### WHAT YOU NEED TO DO
List every kind of vibrato named in the forum thread about a guitarist's fret hand below.

Begin READING PASSAGE

# My Fret Hand...



## Robert1950 (Jan 21, 2006)

I swear it has an IQ of 84 at most. And it is smaller than average (no relation to Drumpf lifeform). It really does take much longer to learn than the average fret hand I believe. And then there is speed, or the lack of. I will never be a shredder, though I am not overly concerned with speed. But there one thing I have not been able to do after trying several times over the past few years, and that is a rotating wrist vibrato. I can do a bendy vibrato no problem, but rotating? It like trying to roll your tongue some people can do and some can't (I'm in the latter camp). I'll likely give wrist vibrato thing another go next month. It took a while for the bendy thing to kick in. If worse come to worse I can always work on fine tuning the use of the whammy bar on strat, after all, if it is good enough for Jeff Beck....


----------



## Guest (Oct 25, 2016)

Robert1950 said:


> rotating wrist vibrato


I never heard of that.
Time to google.


----------



## Robert1950 (Jan 21, 2006)

Yeah, that's it. Looks close enough to the dozen or so videos I've seen. I can bend up and do it. But cannot without bending.


----------



## amagras (Apr 22, 2015)

I try not to bend with only one finger, i was told that you need at least 2 or 3 fingers to be able to bend to the right note. There are exercises you can try like playing a simple melody in one string bending every note.


----------



## Robert1950 (Jan 21, 2006)

amagras said:


> I try not to bend with only one finger, i was told that you need at least 2 or 3 fingers to be able to bend to the right note. There are exercises you can try like playing a simple melody in one string bending every note.


Bending is no problem for me. It is one of things I feel I am more than Okay at. Bending and doing a vibrato is good too. Even the violin style vibrato is no problem. Trying to do a vibrato without bending or without doing the less desirable finger/knuckle vibrato is the problem.


----------



## amagras (Apr 22, 2015)

Now I understand you. For what I know that technique is more common in classical guitar.

End READING PASSAGE
Begin ROWS

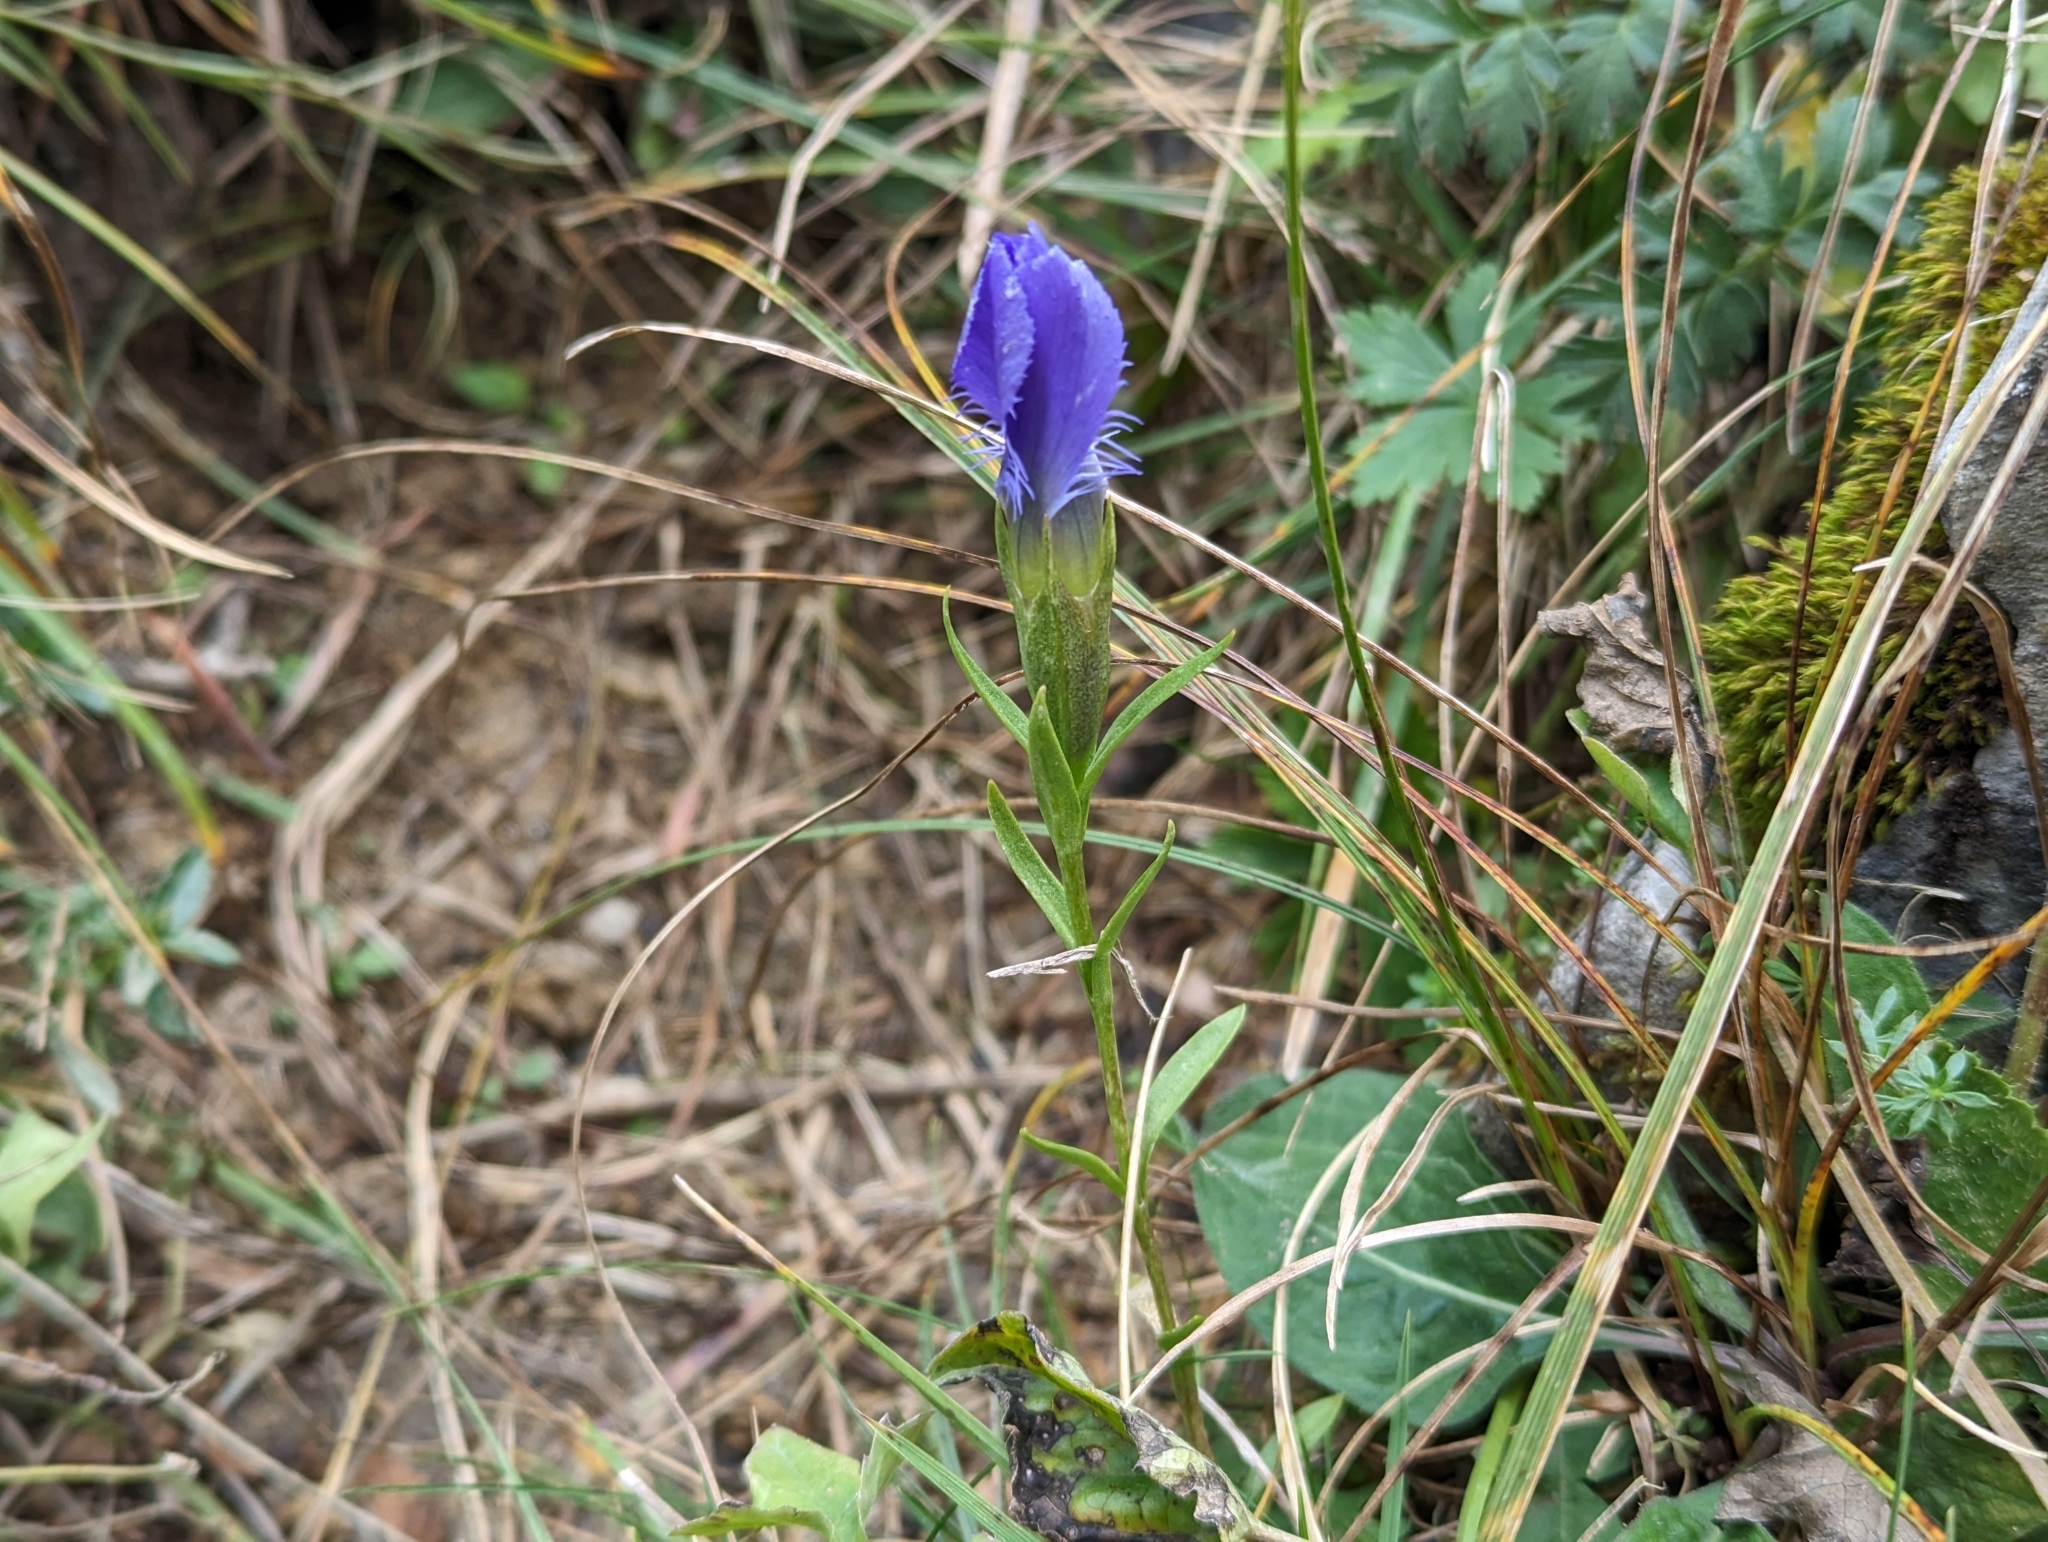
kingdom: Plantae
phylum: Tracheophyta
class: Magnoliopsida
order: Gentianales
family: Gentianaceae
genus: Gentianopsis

End ROWS
Begin ROWS

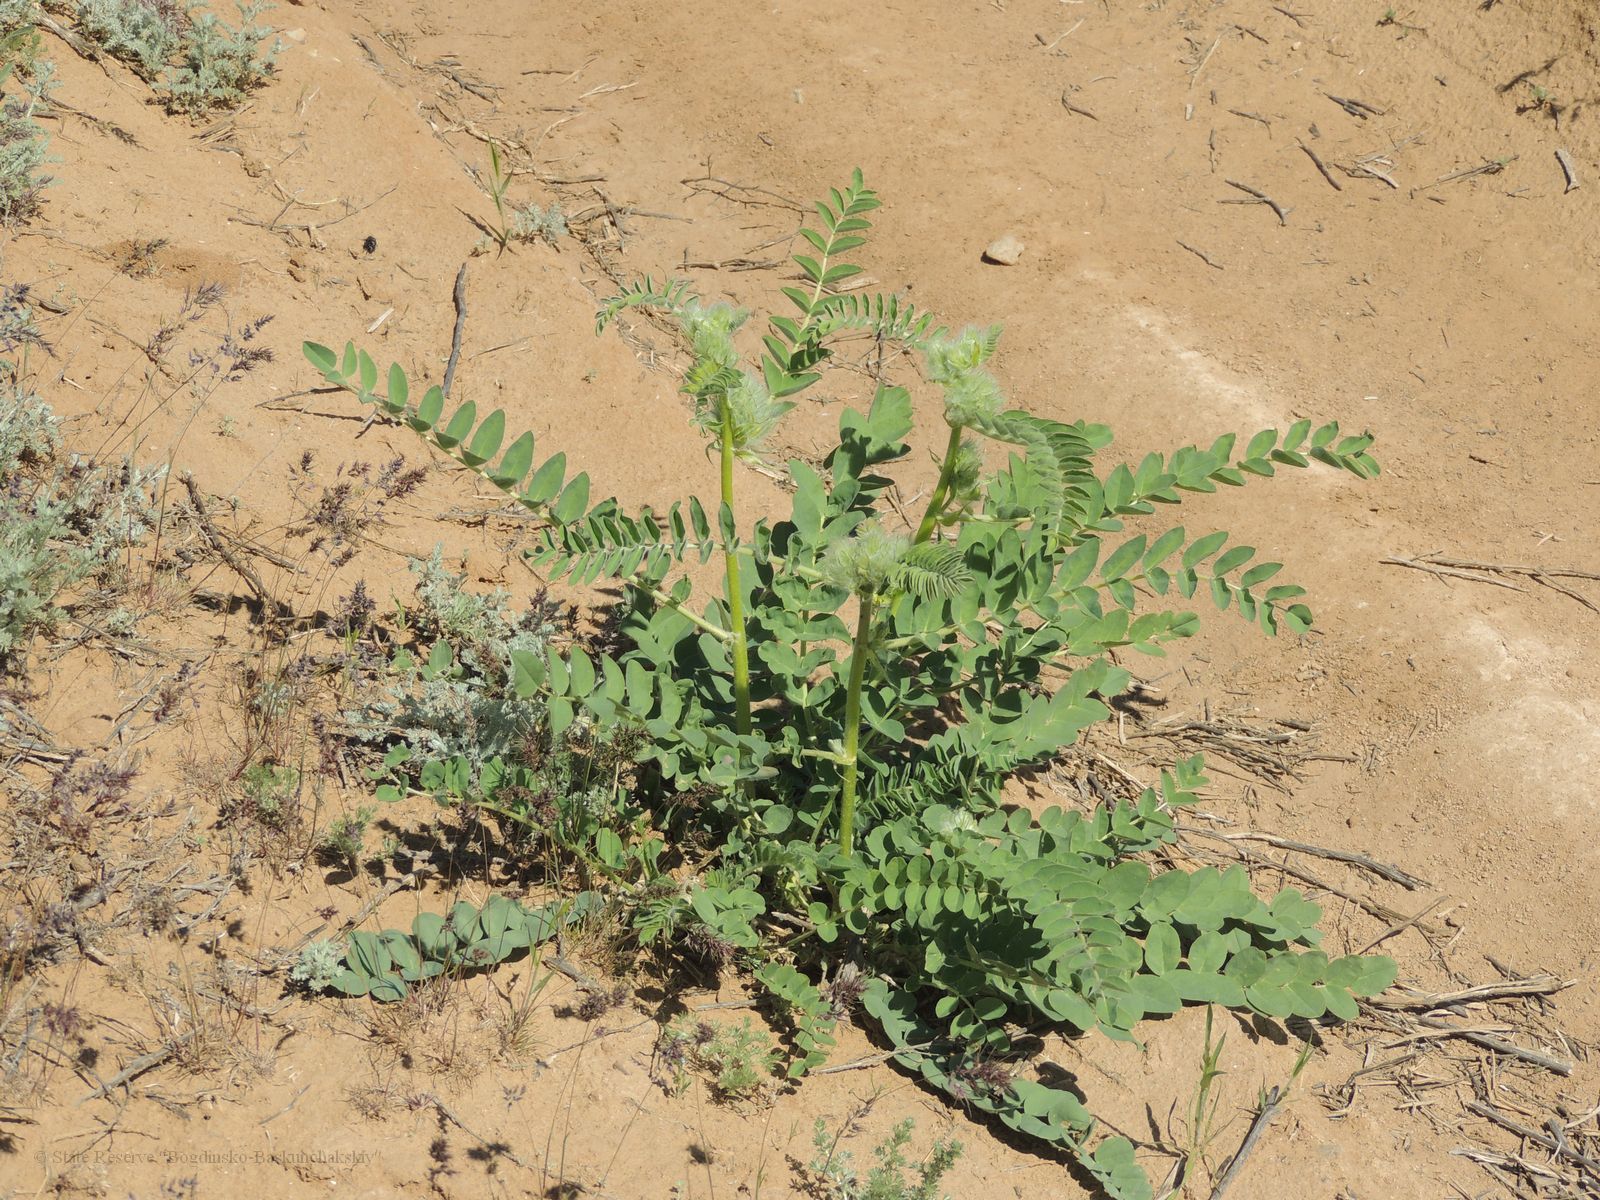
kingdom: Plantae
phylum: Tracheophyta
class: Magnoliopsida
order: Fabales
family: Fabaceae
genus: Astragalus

End ROWS

### EXERCISE OUTPUT
- Rotating wrist vibrato
- Bendy vibrato
- Violin style vibrato
- Finger/knuckle vibrato